An interview with Peter Lanza, father of Newtown mass murderer Adam Lanza:
The Reckoning
It’s long, sad and surprisingly enlightening. Adam was, in a word, bugnuts. He was a disaster waiting to happen, and everyone around him knew it. He was very much Norman Bates, as it turns out. But in amongst all the high-level crazy, there was one line that struck me as incredibly valid:
…when King [a psychiatrist who examined Adam when he was 14] asked Adam to make three wishes, he wished “that whatever was granting the wishes would not exist.”
Had that line not come from a monster, it’d be an awesome wish. How many myths and fairy tales and folk legends would have had a happier ending if, when the schmoe is faced with the genie or sprite or witch or demon or angel or god offering one or more wishes, the schmoe thought for a second and wished “I wish you didn’t exist” or “I wish you didn’t have the power to grant wishes.”

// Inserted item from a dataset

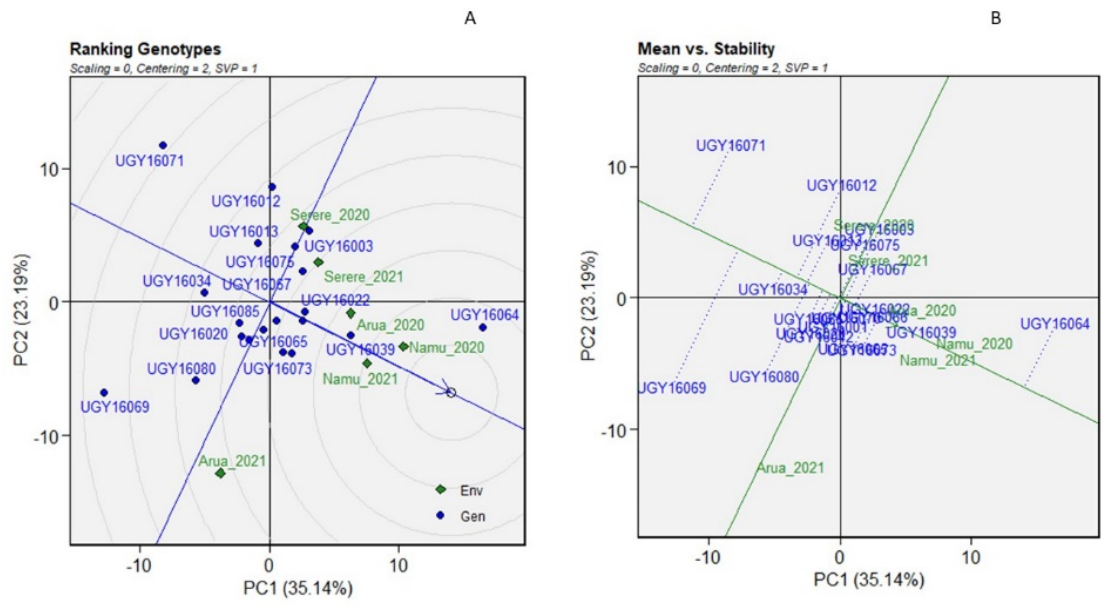
Figure 8. GGE ranking biplots showing ( A ) the mean performance and ( B ) stability for dry matter content of 20 yam genotypes evaluated in six environments.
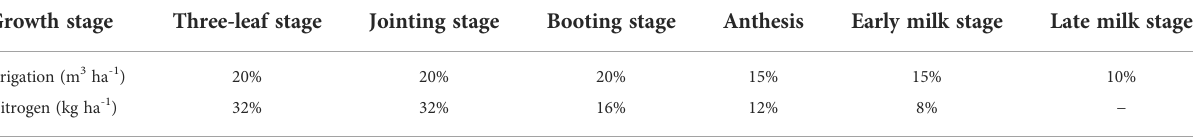
TABLE 1 Irrigation and nitrogen application ratios during different growth periods of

The interview brings up a commonly, though quietly, raised issue whenever someone does something horrifying: what about the family that raised them? Sometimes someone turns out bad because they were raised bad, and their parents or guardians were clearly just plain horrible themselves. And sometimes parents do the best they can, and the kid still turns out to be a monster… because he’s genetically flawed, physically brain damaged, chemically befuddled or just plain broken. And in those cases you really have to feel bad for the family of the monster.